§ **RECORD EXTRACTS**
= = = =
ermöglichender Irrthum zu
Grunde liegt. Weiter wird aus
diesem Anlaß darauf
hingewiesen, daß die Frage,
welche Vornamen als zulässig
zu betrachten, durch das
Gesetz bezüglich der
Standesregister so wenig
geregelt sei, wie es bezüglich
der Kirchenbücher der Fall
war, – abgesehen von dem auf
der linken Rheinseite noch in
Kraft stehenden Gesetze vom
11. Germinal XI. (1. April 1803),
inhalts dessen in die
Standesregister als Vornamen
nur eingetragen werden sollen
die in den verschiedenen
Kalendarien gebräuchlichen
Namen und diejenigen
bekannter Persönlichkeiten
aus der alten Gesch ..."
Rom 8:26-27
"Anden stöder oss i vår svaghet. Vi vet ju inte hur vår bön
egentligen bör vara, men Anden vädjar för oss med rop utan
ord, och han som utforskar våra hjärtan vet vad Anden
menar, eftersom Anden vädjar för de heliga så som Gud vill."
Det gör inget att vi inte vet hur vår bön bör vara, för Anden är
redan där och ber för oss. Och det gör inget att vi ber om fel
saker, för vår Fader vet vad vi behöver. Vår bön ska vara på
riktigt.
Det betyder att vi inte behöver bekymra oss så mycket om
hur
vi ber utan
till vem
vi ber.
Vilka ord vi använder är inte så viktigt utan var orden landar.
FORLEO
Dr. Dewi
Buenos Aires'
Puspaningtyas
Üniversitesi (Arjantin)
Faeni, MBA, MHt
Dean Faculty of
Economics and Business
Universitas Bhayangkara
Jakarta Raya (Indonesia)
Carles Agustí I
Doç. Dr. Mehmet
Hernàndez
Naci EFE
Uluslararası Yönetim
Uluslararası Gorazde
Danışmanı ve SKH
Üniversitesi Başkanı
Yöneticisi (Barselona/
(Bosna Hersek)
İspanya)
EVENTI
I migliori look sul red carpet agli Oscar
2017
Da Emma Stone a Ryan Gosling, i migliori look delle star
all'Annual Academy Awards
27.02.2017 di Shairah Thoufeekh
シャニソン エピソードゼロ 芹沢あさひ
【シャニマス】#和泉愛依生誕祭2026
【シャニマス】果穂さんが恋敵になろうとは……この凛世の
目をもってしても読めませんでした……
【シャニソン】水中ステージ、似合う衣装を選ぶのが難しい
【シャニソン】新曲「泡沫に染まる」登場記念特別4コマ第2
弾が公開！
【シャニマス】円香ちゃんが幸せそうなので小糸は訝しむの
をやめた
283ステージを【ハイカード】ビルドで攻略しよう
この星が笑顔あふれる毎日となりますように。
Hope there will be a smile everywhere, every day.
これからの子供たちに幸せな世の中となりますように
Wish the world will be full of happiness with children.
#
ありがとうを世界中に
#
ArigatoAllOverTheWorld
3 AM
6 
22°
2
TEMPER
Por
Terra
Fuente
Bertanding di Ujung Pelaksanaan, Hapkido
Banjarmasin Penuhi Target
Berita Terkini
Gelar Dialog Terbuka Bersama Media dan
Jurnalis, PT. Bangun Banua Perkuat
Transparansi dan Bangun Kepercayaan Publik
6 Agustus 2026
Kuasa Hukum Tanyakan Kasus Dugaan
= = = =
§ **WHAT IS REQUIRED**
Among the records, find the lines that contain "Üniversitesi" and copy each of them.

§ **SOLUTION**
Üniversitesi (Arjantin)
Üniversitesi Başkanı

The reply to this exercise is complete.